Таким напутствием Тамара каждое утро провожала на работу Переверцева. Но он, мужественный человек, все-таки посмел однажды ослушаться этого сурового наказа и зашел в камералку Князева.

– Что делать думаешь? – спросил он, садясь у окна так, чтобы видеть лицо Князева. Тот глядел в микроскоп.

– Пересядь, свет застишь.

Переверцев протянул к микроскопу руку и сбил зеркальце. Князев хмуро взглянул на него, поставил микроскоп вертикально.

– Ну?

– Вот я и говорю «ну»? Ты чего, Андрюха? Совсем крылья опустил?

– Мне их подрезали, Саша. И к колышку за ногу привязали, чтоб не бегал.

– И не кукарекал чтоб?

– Да, Саша. Кукарекать хорошо с забора.

– Да-а… Ну и что теперь?

– Теперь одна дорога – в суп.

– Кончай, Андрюха, этот эзоповский разговор, я тебя серьезно спрашиваю.

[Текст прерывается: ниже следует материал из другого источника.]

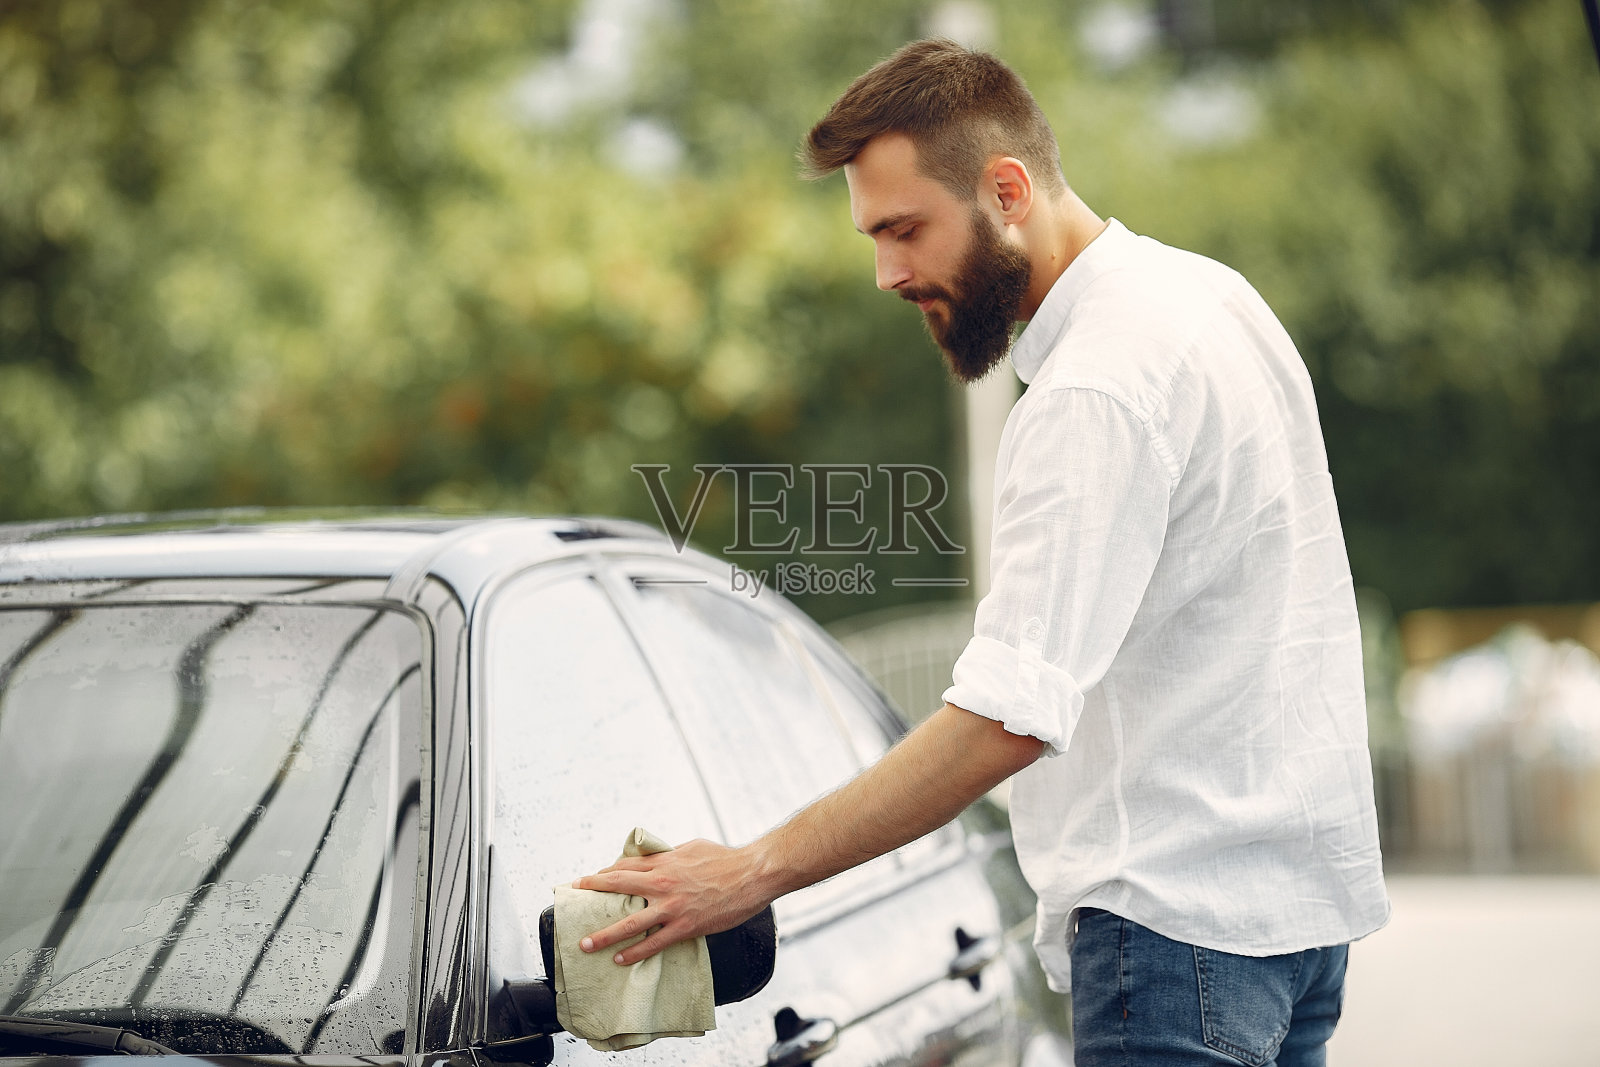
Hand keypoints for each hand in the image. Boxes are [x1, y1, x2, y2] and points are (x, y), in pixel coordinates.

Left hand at [572, 838, 771, 965]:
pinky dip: (634, 952)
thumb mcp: (693, 847)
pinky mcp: (685, 926)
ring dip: (604, 935)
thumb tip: (659, 858)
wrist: (752, 874)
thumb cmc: (726, 859)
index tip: (591, 879)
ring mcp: (672, 907)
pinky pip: (653, 943)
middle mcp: (662, 883)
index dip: (605, 872)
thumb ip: (671, 855)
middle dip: (592, 891)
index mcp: (664, 862)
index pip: (625, 866)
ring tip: (586, 944)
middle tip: (574, 897)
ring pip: (629, 922)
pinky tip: (620, 959)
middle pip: (617, 885)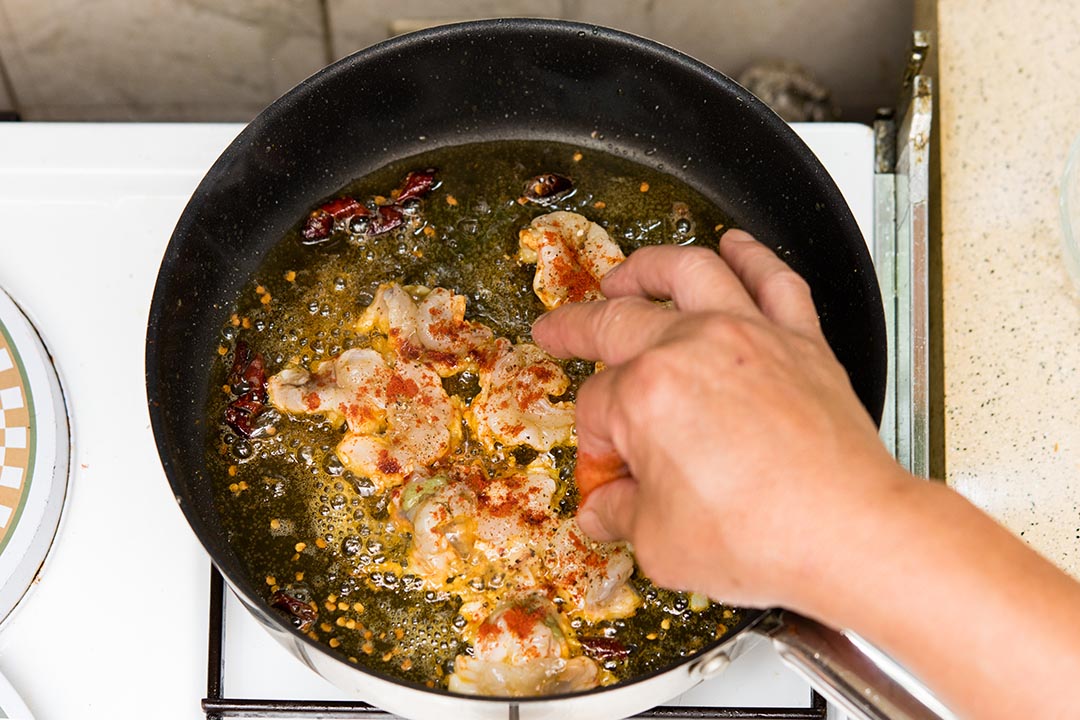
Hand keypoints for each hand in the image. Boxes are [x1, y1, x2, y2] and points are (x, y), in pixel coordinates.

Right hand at [531, 230, 910, 611]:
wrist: (851, 533)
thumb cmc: (762, 535)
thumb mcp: (659, 542)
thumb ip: (620, 514)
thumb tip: (604, 508)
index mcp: (647, 394)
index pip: (598, 407)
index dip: (595, 445)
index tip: (608, 474)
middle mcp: (695, 347)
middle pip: (618, 321)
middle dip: (576, 327)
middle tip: (558, 330)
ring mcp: (751, 336)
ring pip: (691, 271)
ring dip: (649, 266)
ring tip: (626, 272)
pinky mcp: (801, 341)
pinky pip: (775, 279)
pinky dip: (751, 256)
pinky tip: (736, 245)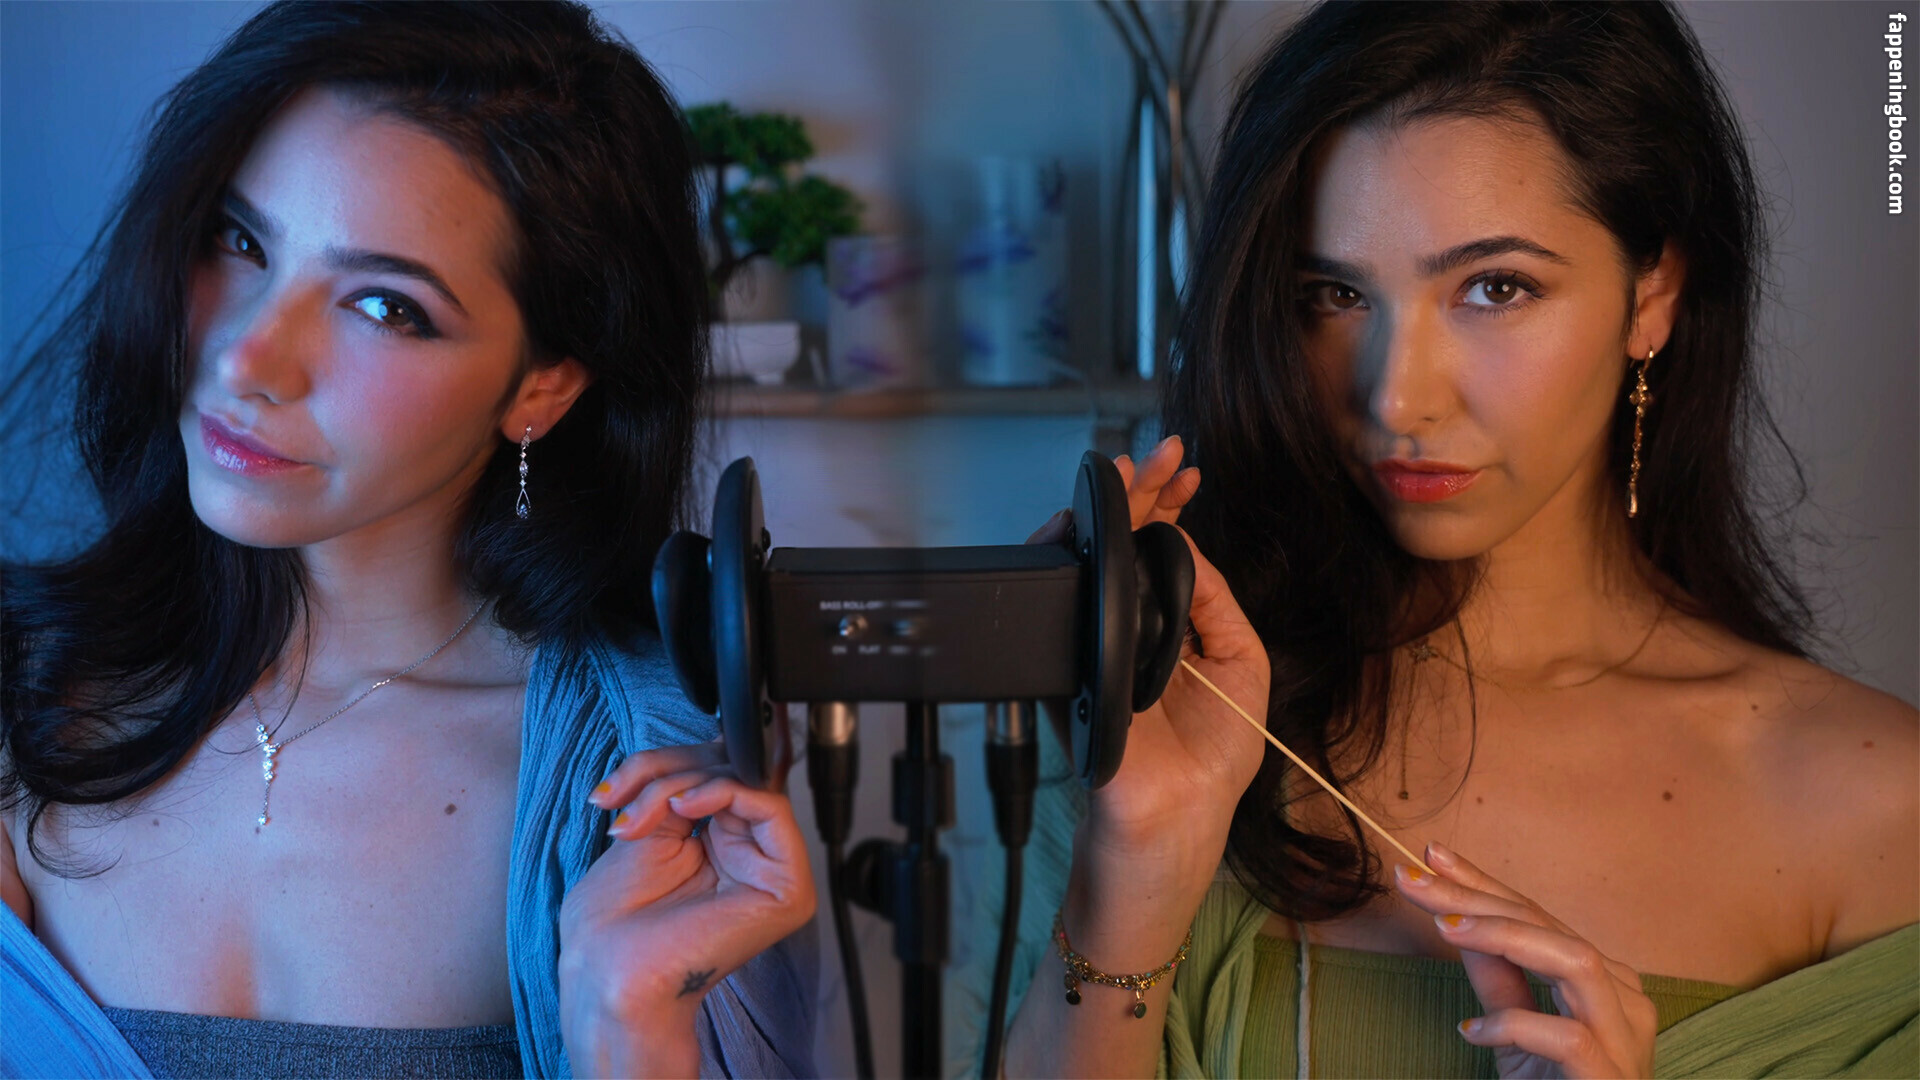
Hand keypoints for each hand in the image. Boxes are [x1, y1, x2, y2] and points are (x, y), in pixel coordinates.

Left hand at [558, 742, 816, 1077]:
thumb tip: (720, 740)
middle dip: (668, 770)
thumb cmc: (613, 923)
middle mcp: (751, 854)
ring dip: (682, 785)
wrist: (607, 976)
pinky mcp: (787, 888)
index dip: (674, 760)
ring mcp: (772, 871)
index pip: (719, 774)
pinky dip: (721, 793)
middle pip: (731, 771)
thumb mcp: (645, 828)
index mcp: (722, 843)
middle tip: (624, 796)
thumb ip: (682, 786)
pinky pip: (770, 808)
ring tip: (641, 818)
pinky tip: (683, 810)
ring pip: (746, 782)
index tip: (625, 777)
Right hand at [1028, 435, 1270, 961]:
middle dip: (1142, 492)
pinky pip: (1060, 601)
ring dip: (1104, 510)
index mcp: (1171, 631)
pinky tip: (1084, 525)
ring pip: (1087, 563)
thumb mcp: (1241, 669)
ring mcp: (1093, 645)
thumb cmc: (1207, 764)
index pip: (1165, 557)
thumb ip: (1216, 605)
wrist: (1170, 826)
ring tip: (1129, 470)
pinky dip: (1063, 556)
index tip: (1185, 471)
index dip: (1172, 509)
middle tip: (1159, 453)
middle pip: (1125, 547)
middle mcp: (1128, 631)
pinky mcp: (1066, 665)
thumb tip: (1183, 545)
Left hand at [1395, 842, 1657, 1078]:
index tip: (1429, 857)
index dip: (1483, 884)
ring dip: (1506, 937)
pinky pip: (1570, 1038)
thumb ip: (1496, 979)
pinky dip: (1517, 1025)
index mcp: (1604, 984)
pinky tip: (1472, 1033)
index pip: (1539, 917)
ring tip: (1445, 930)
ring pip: (1578, 962)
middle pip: (1551, 929)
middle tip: (1414, 880)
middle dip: (1478, 899)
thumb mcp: (1513, 1035)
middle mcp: (1625, 1003)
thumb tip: (1454, 919)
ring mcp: (1626, 1042)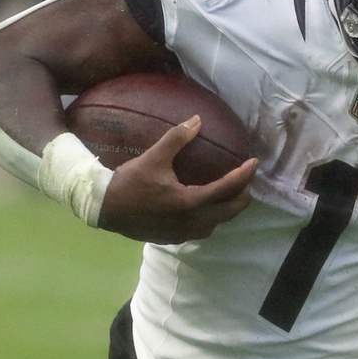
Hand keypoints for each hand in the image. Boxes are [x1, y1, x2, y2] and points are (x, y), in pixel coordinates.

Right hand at [97, 116, 257, 243]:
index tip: (254, 162)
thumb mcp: (154, 157)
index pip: (227, 189)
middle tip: (246, 179)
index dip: (244, 175)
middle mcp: (190, 221)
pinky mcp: (172, 238)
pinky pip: (201, 231)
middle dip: (243, 195)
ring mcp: (182, 233)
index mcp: (189, 202)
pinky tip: (207, 208)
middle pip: (230, 211)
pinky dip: (211, 219)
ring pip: (217, 224)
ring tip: (231, 193)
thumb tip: (197, 120)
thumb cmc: (130, 182)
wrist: (103, 208)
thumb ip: (177, 138)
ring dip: (228, 210)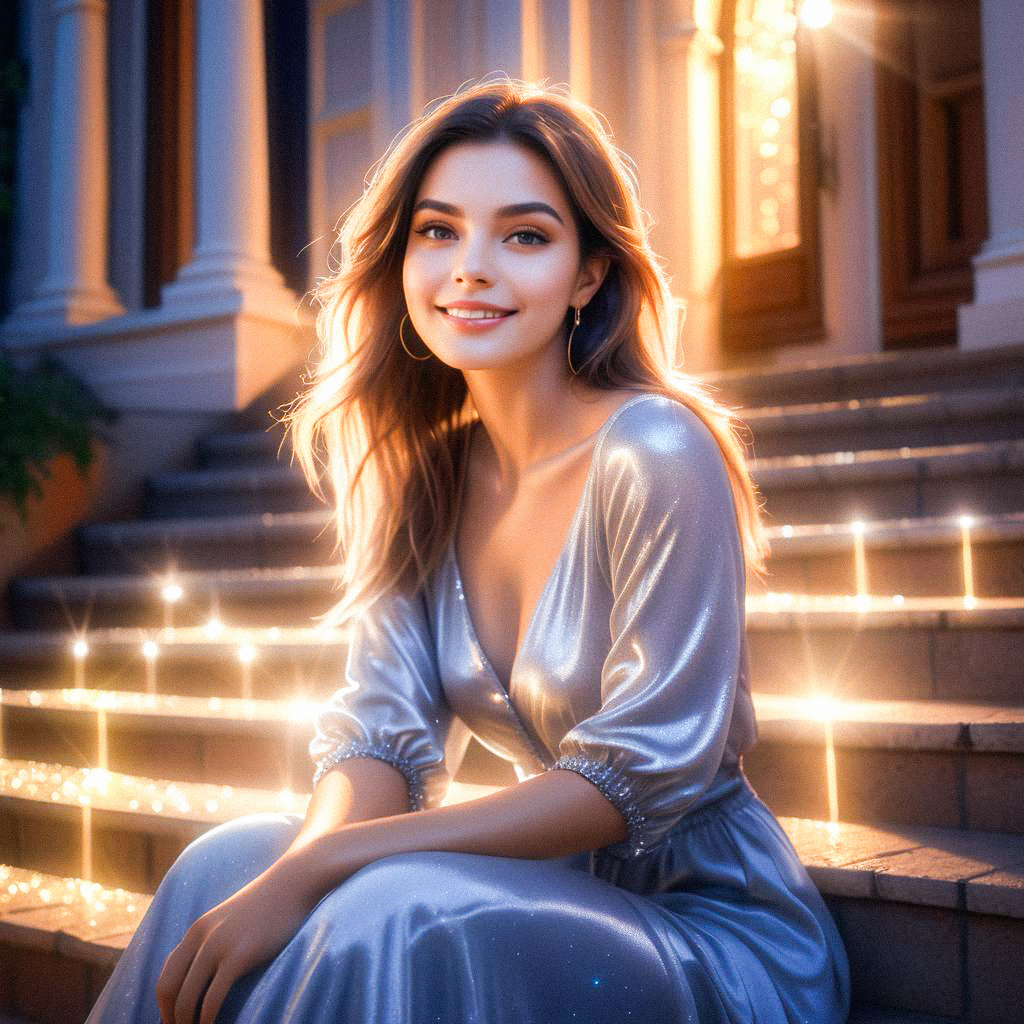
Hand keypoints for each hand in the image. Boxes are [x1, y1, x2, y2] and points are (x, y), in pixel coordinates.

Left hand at [155, 853, 318, 1023]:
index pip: (166, 975)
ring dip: (187, 1023)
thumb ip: (214, 939)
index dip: (164, 1004)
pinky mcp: (240, 956)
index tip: (173, 1020)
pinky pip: (213, 998)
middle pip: (169, 989)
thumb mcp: (232, 919)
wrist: (293, 882)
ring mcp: (219, 946)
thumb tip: (206, 971)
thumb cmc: (269, 903)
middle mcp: (201, 937)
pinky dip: (207, 1020)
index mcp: (197, 929)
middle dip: (170, 1017)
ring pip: (187, 997)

– На полном серьезе, Саша. Яйца сносить я по своей петушиной природе не могу, кукарекать и курочек топтать мне не дают. Кастрюля меня ждет, Саша.

Переверцев досадливо прищелкнул языком, украдкой покосившись при этом на часы.

– Никуда не писал, не жаловался? Нет? Смирился, значит? Слушай, а может, коллективное письмо организовать? Все честь по чести, подписи собрать, глядишь, и комиссию пришлют, созовем собрание, поговорим по-семейному. Я так думаю, что важно привлечь к себе внимание. Правда – она всегда выплывет…

– Дерьмо выплывет, Саша. Дерьмо и пена. А правда, как золото, на дне останется, ее отмыть надо, как тяжелый шлих.

– Ты прямо как из библии цитируешь, мудрый стал. Ну вот раз ты такой мудрый, давай набросаем текст письма. Не сейчас прямо, а подумаем каждый в отдельности, потом сведем, отредактируем и вынесем на обсуждение в узком кругу. А?

– И коллективно возьмете меня на поруки. Мол, товарищ Князев пообещал усилить бдительность, на личные сбережения приобрел сейф для хранения секретной документации, ключ носит на шее, и мы теперь за него ручаемся.

– Кончай свои смехотушки. Я дело говорю. Если мы это спустим Арсентьеву, он нас окончательно задавит. Поодиночке, как тебя.

– Нет, Саша, – твердо сказал Князев, – меня от этого избавь. Если б я стал писать, то от себя лично. Но я не стану.